Extracted page text data →
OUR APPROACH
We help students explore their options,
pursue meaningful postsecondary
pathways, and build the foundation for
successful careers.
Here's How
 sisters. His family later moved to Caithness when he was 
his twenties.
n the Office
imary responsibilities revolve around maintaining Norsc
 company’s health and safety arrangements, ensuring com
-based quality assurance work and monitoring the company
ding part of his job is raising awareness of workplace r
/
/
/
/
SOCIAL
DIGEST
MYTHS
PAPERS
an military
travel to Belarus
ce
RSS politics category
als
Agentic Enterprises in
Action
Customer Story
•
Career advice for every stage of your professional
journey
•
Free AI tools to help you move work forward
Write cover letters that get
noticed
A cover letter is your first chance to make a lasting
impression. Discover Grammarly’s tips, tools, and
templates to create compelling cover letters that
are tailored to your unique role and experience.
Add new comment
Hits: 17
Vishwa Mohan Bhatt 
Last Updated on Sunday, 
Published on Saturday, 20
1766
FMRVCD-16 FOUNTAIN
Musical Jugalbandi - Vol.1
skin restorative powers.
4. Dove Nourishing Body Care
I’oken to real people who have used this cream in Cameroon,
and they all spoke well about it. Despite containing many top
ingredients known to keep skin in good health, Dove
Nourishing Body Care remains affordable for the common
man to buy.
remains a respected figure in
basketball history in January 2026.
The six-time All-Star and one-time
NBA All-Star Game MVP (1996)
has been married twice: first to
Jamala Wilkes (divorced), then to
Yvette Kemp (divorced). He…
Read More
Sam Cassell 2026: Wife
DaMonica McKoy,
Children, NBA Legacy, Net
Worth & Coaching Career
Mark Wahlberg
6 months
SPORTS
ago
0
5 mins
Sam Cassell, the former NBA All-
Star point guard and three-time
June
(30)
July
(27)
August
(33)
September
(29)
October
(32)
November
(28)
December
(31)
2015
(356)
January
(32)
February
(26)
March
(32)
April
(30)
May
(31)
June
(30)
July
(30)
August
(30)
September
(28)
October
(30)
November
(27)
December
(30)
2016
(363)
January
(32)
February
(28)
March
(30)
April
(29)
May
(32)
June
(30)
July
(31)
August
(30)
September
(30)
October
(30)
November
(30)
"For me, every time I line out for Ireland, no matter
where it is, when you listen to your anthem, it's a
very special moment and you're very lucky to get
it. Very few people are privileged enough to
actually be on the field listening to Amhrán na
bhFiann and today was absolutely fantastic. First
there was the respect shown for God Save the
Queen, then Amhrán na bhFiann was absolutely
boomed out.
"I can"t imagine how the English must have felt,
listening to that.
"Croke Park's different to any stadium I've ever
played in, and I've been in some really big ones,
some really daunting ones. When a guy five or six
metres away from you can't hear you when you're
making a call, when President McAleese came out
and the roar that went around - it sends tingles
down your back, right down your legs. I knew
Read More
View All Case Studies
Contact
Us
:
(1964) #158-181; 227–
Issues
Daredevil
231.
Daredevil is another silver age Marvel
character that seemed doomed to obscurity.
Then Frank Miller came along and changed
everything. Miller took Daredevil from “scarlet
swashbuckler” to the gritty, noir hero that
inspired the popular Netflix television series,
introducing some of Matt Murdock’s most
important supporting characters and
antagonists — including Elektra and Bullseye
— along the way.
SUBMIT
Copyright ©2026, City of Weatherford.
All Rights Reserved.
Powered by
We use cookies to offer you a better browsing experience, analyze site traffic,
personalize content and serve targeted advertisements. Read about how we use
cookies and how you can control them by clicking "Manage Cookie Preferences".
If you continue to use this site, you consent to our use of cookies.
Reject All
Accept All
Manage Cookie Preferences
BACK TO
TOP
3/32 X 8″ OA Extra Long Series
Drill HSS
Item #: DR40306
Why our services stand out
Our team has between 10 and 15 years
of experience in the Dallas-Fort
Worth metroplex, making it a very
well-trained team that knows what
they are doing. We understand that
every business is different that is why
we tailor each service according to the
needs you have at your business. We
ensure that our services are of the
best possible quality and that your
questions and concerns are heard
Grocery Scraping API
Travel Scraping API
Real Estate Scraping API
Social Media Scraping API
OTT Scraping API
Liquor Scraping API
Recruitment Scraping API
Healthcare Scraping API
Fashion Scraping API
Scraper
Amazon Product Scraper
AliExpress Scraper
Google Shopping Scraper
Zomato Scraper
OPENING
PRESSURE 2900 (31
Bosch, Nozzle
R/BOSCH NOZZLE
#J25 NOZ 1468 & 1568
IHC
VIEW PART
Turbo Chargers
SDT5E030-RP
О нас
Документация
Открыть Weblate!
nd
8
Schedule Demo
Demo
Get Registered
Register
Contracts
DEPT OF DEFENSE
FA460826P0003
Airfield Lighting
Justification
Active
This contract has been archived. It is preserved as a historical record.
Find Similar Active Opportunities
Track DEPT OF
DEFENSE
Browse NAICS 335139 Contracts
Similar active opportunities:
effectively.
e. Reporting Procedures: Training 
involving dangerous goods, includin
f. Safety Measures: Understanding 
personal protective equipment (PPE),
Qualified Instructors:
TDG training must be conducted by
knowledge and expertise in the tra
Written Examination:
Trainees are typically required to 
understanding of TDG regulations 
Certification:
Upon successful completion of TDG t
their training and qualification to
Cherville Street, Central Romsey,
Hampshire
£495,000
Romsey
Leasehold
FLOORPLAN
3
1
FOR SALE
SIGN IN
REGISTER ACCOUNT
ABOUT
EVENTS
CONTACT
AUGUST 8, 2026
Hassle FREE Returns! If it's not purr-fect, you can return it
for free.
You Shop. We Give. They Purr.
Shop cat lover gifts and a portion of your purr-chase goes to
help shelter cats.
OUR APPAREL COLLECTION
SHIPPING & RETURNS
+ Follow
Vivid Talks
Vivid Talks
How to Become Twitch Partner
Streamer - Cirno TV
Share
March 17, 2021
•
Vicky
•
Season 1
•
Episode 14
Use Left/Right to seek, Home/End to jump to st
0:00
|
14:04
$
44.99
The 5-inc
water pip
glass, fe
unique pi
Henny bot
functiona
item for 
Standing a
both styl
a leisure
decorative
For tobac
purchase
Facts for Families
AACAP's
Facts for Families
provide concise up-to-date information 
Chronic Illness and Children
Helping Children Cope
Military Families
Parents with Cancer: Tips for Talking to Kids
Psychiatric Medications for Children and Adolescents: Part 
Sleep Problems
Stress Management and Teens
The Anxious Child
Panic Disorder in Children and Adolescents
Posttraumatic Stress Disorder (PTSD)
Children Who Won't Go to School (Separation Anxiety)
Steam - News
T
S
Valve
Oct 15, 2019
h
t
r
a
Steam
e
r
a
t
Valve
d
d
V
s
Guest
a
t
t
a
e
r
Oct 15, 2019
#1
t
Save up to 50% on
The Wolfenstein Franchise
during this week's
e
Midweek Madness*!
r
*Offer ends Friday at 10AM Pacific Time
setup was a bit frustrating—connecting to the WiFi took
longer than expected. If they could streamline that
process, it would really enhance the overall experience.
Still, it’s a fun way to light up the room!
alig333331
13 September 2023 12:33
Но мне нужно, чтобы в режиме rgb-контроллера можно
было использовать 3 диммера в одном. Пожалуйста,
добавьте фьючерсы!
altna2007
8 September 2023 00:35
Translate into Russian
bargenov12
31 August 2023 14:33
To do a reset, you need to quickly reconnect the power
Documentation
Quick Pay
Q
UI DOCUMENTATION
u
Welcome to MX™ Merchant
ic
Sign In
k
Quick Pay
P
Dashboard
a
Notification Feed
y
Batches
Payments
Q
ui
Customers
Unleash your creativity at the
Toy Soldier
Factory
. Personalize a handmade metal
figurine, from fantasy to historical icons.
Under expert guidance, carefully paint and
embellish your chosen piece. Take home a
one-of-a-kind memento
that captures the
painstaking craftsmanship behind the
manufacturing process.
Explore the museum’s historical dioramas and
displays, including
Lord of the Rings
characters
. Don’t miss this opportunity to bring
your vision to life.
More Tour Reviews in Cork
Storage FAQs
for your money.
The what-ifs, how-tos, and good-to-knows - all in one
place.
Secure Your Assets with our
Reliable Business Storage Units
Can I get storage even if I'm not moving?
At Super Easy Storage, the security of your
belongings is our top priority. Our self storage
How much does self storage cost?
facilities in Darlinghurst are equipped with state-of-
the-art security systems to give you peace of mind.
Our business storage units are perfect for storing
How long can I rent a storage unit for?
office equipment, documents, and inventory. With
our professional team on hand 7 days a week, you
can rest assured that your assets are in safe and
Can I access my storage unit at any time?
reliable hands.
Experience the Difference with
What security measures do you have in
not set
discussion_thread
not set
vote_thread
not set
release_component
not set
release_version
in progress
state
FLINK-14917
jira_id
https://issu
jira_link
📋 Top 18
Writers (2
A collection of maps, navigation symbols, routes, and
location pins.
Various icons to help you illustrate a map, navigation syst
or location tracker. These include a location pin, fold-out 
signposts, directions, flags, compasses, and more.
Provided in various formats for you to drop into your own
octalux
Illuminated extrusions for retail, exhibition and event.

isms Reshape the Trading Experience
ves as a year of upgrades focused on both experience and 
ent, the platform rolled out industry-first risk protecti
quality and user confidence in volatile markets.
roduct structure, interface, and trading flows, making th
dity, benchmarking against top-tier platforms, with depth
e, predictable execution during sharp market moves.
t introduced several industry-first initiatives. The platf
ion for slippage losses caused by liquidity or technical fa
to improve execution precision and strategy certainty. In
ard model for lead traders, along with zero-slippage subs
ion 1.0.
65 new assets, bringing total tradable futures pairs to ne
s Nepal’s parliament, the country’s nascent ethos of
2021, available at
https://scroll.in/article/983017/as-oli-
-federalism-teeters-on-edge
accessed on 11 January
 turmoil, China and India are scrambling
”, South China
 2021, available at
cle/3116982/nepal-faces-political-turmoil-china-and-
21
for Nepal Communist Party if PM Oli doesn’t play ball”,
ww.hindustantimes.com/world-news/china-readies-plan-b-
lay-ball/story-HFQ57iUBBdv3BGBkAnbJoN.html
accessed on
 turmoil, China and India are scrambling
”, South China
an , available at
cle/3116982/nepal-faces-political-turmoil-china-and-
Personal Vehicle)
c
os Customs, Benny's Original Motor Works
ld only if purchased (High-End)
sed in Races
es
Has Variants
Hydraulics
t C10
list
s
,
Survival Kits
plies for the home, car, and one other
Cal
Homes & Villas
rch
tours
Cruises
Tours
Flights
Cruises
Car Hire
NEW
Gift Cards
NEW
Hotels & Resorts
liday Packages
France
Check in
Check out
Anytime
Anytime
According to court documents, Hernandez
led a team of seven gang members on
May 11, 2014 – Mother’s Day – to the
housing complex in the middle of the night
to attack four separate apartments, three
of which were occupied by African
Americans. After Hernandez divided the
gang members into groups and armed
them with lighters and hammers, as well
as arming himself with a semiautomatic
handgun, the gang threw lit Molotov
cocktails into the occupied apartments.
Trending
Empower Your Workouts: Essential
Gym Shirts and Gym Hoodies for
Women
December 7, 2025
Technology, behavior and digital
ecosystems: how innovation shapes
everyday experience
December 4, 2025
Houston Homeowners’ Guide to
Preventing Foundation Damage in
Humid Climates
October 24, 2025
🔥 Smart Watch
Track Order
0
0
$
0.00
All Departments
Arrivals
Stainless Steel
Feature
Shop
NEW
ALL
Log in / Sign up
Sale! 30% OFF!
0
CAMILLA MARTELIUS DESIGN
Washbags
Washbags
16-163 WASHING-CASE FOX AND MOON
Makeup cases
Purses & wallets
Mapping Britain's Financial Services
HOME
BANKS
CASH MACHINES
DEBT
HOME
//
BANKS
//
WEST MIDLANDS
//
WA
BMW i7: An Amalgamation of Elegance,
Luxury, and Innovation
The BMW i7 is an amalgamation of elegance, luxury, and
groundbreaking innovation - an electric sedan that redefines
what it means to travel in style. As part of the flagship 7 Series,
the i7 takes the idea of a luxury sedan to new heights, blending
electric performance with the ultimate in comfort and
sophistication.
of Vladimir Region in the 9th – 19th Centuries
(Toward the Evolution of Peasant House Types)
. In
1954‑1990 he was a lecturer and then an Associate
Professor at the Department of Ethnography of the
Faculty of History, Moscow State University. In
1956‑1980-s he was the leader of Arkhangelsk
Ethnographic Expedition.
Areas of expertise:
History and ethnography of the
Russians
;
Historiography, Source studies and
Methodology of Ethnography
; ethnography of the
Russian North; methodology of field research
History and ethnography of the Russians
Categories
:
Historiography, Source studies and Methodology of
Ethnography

Problem description → All that is needed is how many lines of the data contain "bhFiann", stated as a number.

Task answer → 2